2. Move the current file to 'amp-core/plugin', and have the command-line binary require *that*.
Slight tangent, but another thing I've been thinking that we might
separate workflows from repos e.g. Amp-wf-git, Amp-wf-svn, with the
generic Amp-wf-amp. So a git user could install his familiar workflow
and then all the repository backends he wants. Longer term goal of
course.
> 1. Change the current 'amp-core' plugin load Amp as a library, setting up autoload hooks for API use (currently Amp::Core::Repositories...).
> 2. Move the current file to 'amp-core/plugin', and have the command-line binary require *that*.

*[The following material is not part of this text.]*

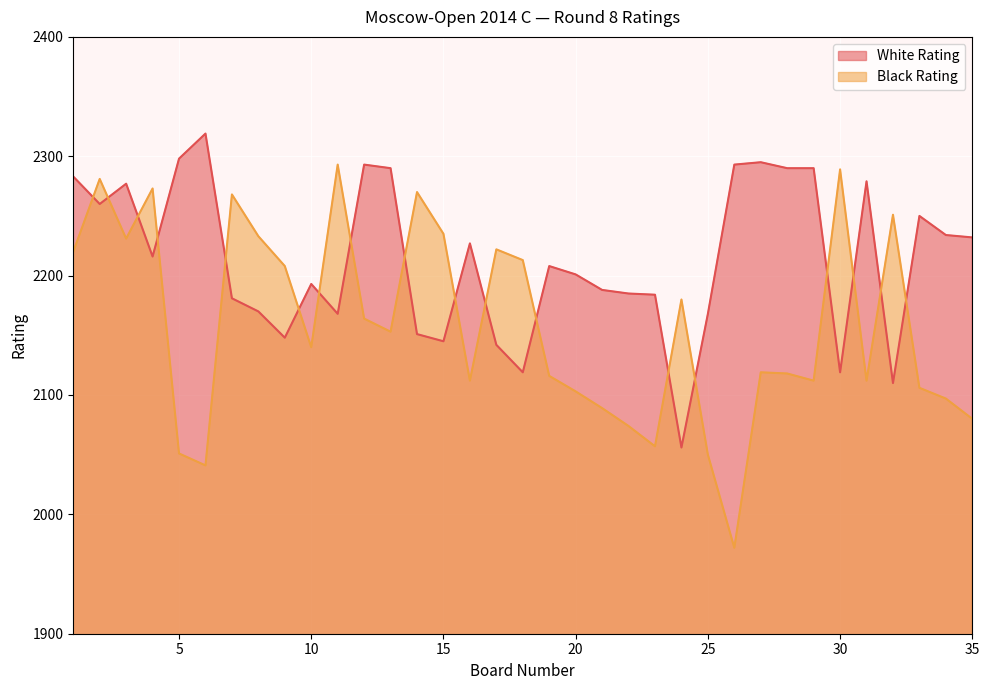

What is the maximum value for White Rating?

2319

Took me a little bit to make sense of that, but yes, separating
'plugin-nature' from the library itself would be a step in the right
direction. (And by exchanging files, would probably look a lot like
my 'loading' branch) Now the issue is the repos would still be plugins
and need the plugin machinery? Or would the user require each one in
that setup?
This was one of our early goals... but then we got distracted by mercurial's
harder corners and whatnot. There's a couple of rudimentary Git workflow
commands in the old repo... it's one of the cool parts of the dead-simple
command system.
Emulating svn's (centralized!) workflow could be as simple as adding --workflow=svn to
your command/alias/Ampfile.
>> 1. Change the current 'amp-core' plugin load Amp as a library, setting up autoload hooks for API use (currently Amp::Core::Repositories...).

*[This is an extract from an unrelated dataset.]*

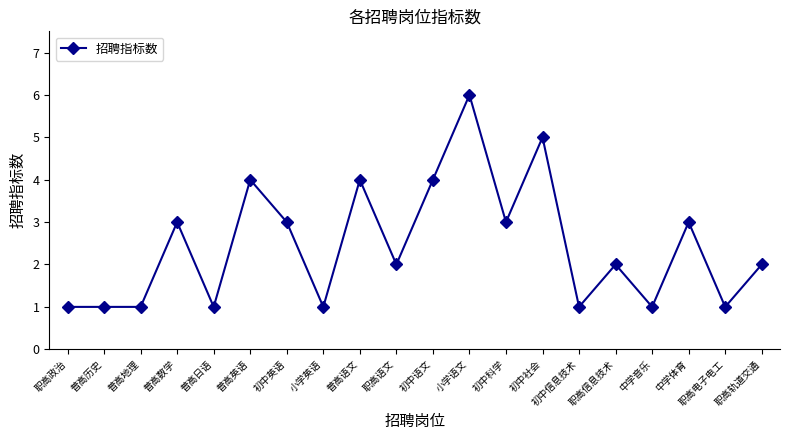

What is the difference between the second highest and second lowest values?

4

>> 2. Move the current file to 'amp-core/plugin', and have the command-line binary require *that*.
>
> Took me a little bit to make sense of that, but yes, separating
> 'plugin-nature' from the library itself would be a step in the right
> direction. (And by exchanging files, would probably look a lot like
> my 'loading' branch) Now the issue is the repos would still be plugins
> and need the plugin machinery? Or would the user require each one in
> that setup?
Hrm... interesting. The plugin machinery primarily exists for this, automated
system:
Gem.find_files('amp_plugin').each { |r| require r }
Plugin.each { |p| p.load! }
While also allowing for finer-grained loading.
Almost every interaction with this loading issue will be from someone loading
the API: we only write one binary with the amp library, so we should optimize
for others. I assume most people working with amp will prefer `require 'amp'`,
followed by any non-standard plugins (hg and git come with it).
I'll figure something more specific out in the coming day or two.
Agreed. That's why I might like to see plugins in Amp-core, Amp, or
even Amp-plugins
> I'll figure something more specific out in the coming day or two.
Hey, don't kill yourself man. Nobody complained about the current
state of Amp-redux at either of the test runs I did.
Indeed, that is our goal: separate interface from implementation.
> Providing a convenience method isn't "tying ourselves to rubygems" and the current
> implementation more than allows for loading every plugin without any rubygems-specific
> logic.
I just thought it was worth saying in case we got plugin-happy and got caught up with rubygems.
I ran across RIP, which appears to do a lower-overhead kind of
install; thought it might be useful if startup time was an issue - but
it's a user choice, not our choice. I've put off looking into it
since RIP seems to be rebooting also right now.